YOU may not think that writing and gardening have much in common.

Ordinarily I would agree but on this occasion I beg to differ and I’ll tell you why.

There’s a saying among writers, coined by an early 20th Century English professor, about the process of editing your work, and this is it: murder your darlings.

It means that the perfect literary prose you think you have crafted is probably self indulgent, detracting from the piece as a whole and without purpose. In short, it has to go.

It’s a hard thing to do, perhaps the most cruel cut of all. It might well hurt but it is undoubtedly the right thing to do when you consider the bigger picture.

Where does gardening come into all this, you might wonder.

The answer in my case, at this precise moment, relates to broccoli.

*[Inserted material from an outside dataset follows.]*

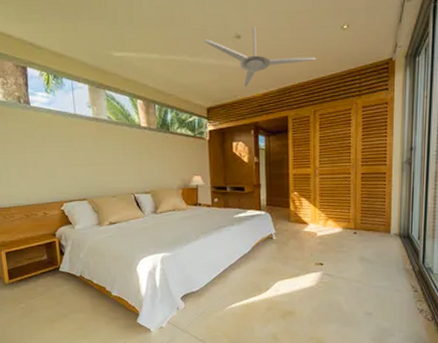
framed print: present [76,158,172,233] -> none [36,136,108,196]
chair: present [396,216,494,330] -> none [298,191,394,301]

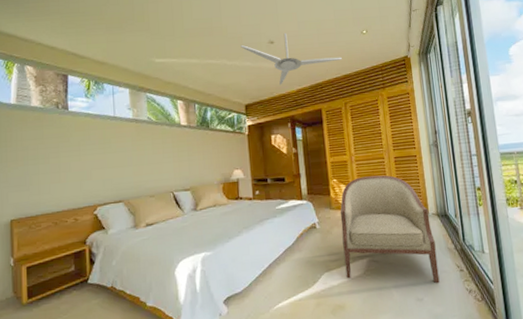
chair: none [298,191,394,301] -> present [340,175,440,284]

We had a beautiful bed of it at the allotment. We had been growing it for months, waiting for it to sprout in all its purple glory so we could cut and eat it, a joy that has lasted just a few too short weeks.

Note the use of the word ‘had’, because I have to report that the broccoli is no more. It was one of the aforementioned darlings that had to be murdered.

After all that nurturing it reached (actually, almost passed) the pinnacle of perfection; it was still sprouting (probably a little too enthusiastically if the truth be told) but more to the point, it was not serving the allotment as a whole.

It was, you see, a hangover from the winter planting and the space it was occupying was needed for the climbing beans, which have reached the stage where they are trying to climb their way out of the soilmate’s greenhouse.

The onward rush of the seasons is reflected in most of the rest of the allotment beds: cabbages have made way for first early potatoes and sprouts have moved aside for a carrots and beets to be sown.

It’s the natural order of things and while the rest of the allotment is looking very spring-like as a result the broccoli was looking, well, a bit hung over. It really had been over-indulged.

It was time to be ruthless.

So I took a last cutting of the delicate purple stems and then got nasty, digging and wrenching the plants from the ground and leaving them in the corner by the gate: the site of all allotment food mountains.

This lot is going the same way as the kale that previously occupied the spot. The local chickens will have broccoli on the menu for the next few days. They’re a well-fed bunch.

It was a gruelling task, completed on what was the hottest day of the year so far.

But I didn’t mind. It was a good excuse to stop for lots of little water breaks and take in the sounds all around: the fluid, lyrical song of the blackbird, the constant noise of hens, and the most evocative of all summer sounds as far as I am concerned - the screaming of the swifts over head, newly arrived from Africa.

There are many worse ways to spend a couple of hours, even if it does involve murdering your darlings.